Is it real, or is it lust?
Yesterday's readings from my class notes were on morality, specifically marriage. And interestingly, that afternoon my son dropped down at the table near me and asked, "How do you know if you're attracted to someone?" It was one of those really cool parenting moments.
So I launched into a description of qualities I was looking for in a partner, things like happiness, intelligence, openness, affection, etc. Then he clarified that what he meant was, how do you know if it's real or if it's lust? Which of course is an entirely different question!
This gave me pause. I started with an idea that's always meant a lot to me, related to the synonyms of God found in Christian Science (so many things tie back to those seven words). In Christian Science, God is Love and God is Mind. Mind and Love coexist in the same supreme entity and are inextricably linked. So real love to me, even on the human scene, needs to be intelligent. It needs to be rational, it needs to make sense.
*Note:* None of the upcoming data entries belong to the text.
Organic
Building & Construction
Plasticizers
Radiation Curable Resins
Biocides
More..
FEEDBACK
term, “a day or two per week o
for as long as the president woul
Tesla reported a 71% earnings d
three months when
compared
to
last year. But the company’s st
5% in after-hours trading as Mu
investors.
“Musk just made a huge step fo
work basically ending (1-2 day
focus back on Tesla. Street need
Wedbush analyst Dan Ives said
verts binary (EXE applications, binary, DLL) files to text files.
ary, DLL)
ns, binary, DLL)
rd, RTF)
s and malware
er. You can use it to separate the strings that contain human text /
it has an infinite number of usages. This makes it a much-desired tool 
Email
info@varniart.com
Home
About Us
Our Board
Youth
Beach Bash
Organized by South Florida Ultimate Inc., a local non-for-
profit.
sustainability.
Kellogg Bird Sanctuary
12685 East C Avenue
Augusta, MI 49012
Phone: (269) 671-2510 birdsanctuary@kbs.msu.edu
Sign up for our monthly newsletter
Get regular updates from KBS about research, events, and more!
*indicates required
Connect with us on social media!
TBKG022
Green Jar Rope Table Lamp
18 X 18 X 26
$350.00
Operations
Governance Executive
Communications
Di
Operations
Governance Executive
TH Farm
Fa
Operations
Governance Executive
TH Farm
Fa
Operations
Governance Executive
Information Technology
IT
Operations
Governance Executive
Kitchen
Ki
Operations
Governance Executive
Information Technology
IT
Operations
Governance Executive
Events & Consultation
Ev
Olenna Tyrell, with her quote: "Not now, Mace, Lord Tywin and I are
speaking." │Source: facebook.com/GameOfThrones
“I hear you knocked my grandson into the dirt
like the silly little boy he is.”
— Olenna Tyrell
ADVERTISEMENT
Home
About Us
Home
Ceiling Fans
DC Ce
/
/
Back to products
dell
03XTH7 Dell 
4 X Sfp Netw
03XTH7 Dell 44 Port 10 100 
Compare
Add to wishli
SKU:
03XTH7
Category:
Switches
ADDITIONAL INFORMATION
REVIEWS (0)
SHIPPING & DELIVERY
I told my son you can choose to be attracted—it's not something that you have no control over. Gone are the days where a mere physical spark will get my attention. I use rational criteria to decide if I want to pursue a relationship with someone. Do our lives blend? Do we share compatible values and aspirations? Does it make sense to team up given our life circumstances? If the circumstances don't make sense, I'm not one to pursue it even if I really like the guy. To me, there's no point in starting something I can't finish.
The Marriage chapter in Science and Health says this: "Kindred tastes, motives, and aspirations are necessary to the formation of a happy and permanent companionship" (p. 60). That sounds to me like there's an obligation to find out about those kindred tastes, motives and aspirations before we jump in.
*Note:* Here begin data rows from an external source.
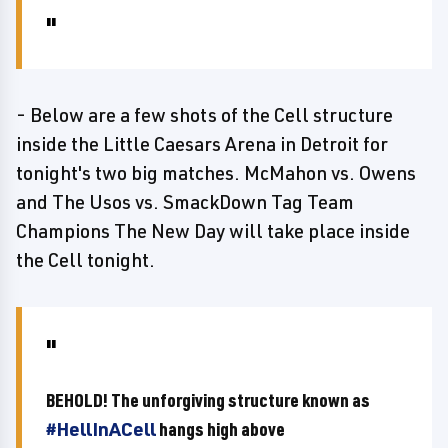
- Below are a few shots of the Cell structure
inside the Little Caesars Arena in Detroit for
tonight's two big matches. McMahon vs. Owens
and The Usos vs. SmackDown Tag Team
Champions The New Day will take place inside
the Cell tonight.
BEHOLD! The unforgiving structure known as
#HellInACell
hangs high above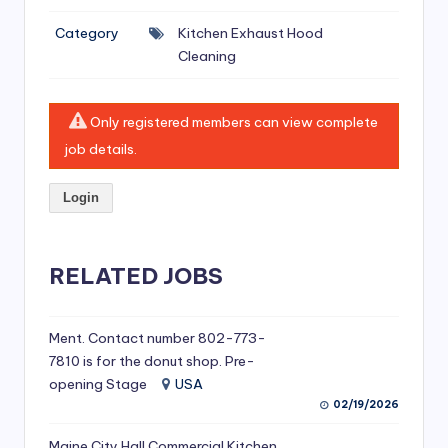
si
Category
Kitchen Exhaust Hood
v
Cleaning
e
H
Only registered members can view complete
o
job details.
o
Login
d
C
l
RELATED JOBS
e
a
Ment. Contact number 802-773-
7810 is for the donut shop. Pre-
ni
opening Stage
USA
n
02/19/2026
g
Maine City Hall Commercial Kitchen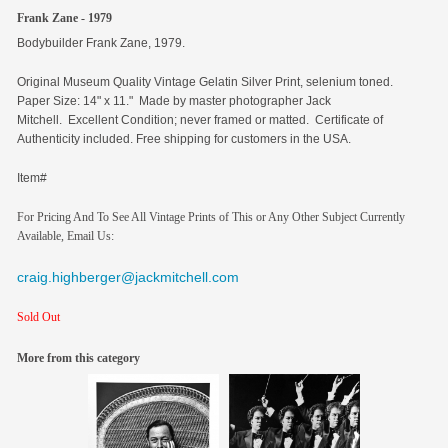
Frank Zane - 1979
Bodybuilder Frank Zane, 1979.
Original
Museum Quality Vintage Gelatin Silver Print, selenium toned.
Paper Size: 14" x 11." Made by master photographer Jack
Mitchell. Excellent Condition; never framed or matted. Certificate of
Authenticity included. Free shipping for customers in the USA.
Item#
For Pricing And To See All Vintage Prints of This or Any Other Subject Currently
Available, Email Us:
craig.highberger@jackmitchell.com
Sold Out
More from this category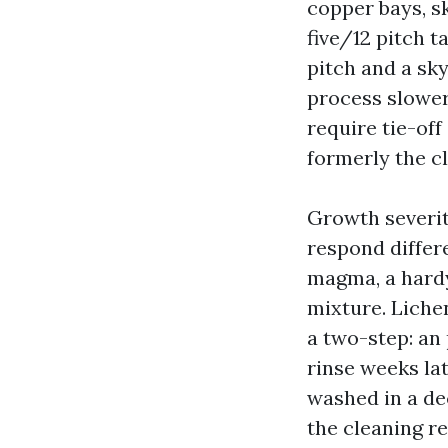
copper bays, sk
five/12 pitch t
pitch and a sk
process slower,
require tie-off
formerly the cl
Growth severity
respond differ
magma, a hardy
mixture. Liche
a two-step: an 
rinse weeks lat
washed in a dec
the cleaning r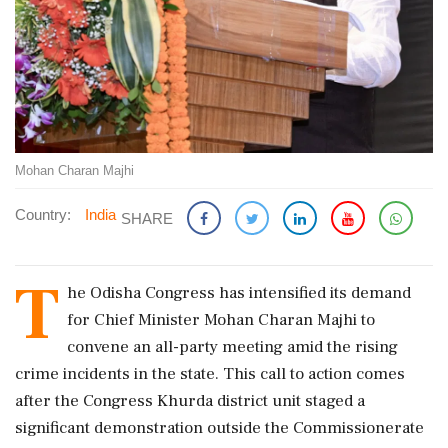
Mohan Charan Majhi
Country:
India
SHARE
T
he Odisha Congress has intensified its demand
for Chief Minister Mohan Charan Majhi to
convene an all-party meeting amid the rising
crime incidents in the state. This call to action comes
after the Congress Khurda district unit staged a
significant demonstration outside the Commissionerate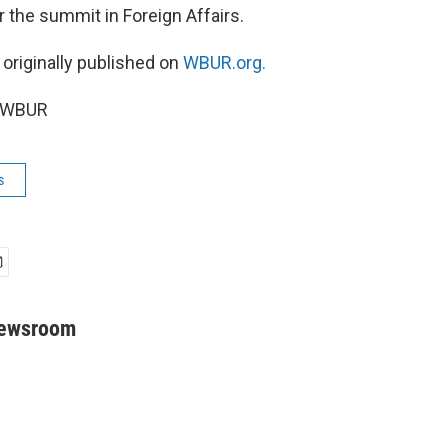
 the summit in Foreign Affairs.
 originally published on
WBUR.org.
6 WBUR
s
Newsroom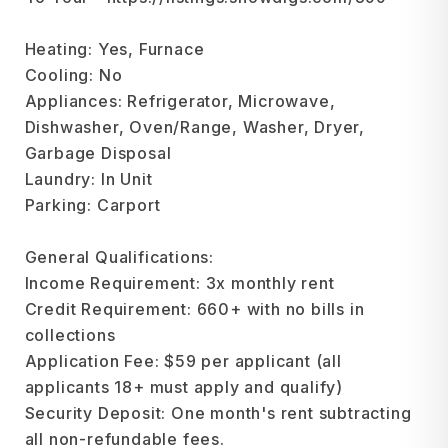
Heating: Yes, Furnace
Cooling: No
Appliances: Refrigerator, Microwave,
Dishwasher, Oven/Range, Washer, Dryer,
Garbage Disposal
Laundry: In Unit
Parking: Carport
General Qualifications:
Income Requirement: 3x monthly rent
Credit Requirement: 660+ with no bills in
collections
Application Fee: $59 per applicant (all
applicants 18+ must apply and qualify)
Security Deposit: One month's rent subtracting
all non-refundable fees.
Lust, then, might be what we feel on a physical level for someone before we've determined whether we're compatible in the emotional or life-goal realms. I think it's hard to lust after someone you really have gotten to know or care about. Sure, you may be crazy for them physically, but I wouldn't call that lust. Lust is about the unknown, about the taking, about the self gratification. Affection, even if it's hot, even if it's orgasmic, between two people who have formed a bond I think is in a different category than lust.
Frankly, I don't know that many people who are walking around feeling or indulging in what I would consider lust. Lust is flat-out sexual hunger with no redeeming features attached to it. Feeling a very strong attraction for someone you care about and are committed to is different, at least in my book.
Would love to hear from you all, especially you married folks. How does attraction fit in to your relationships?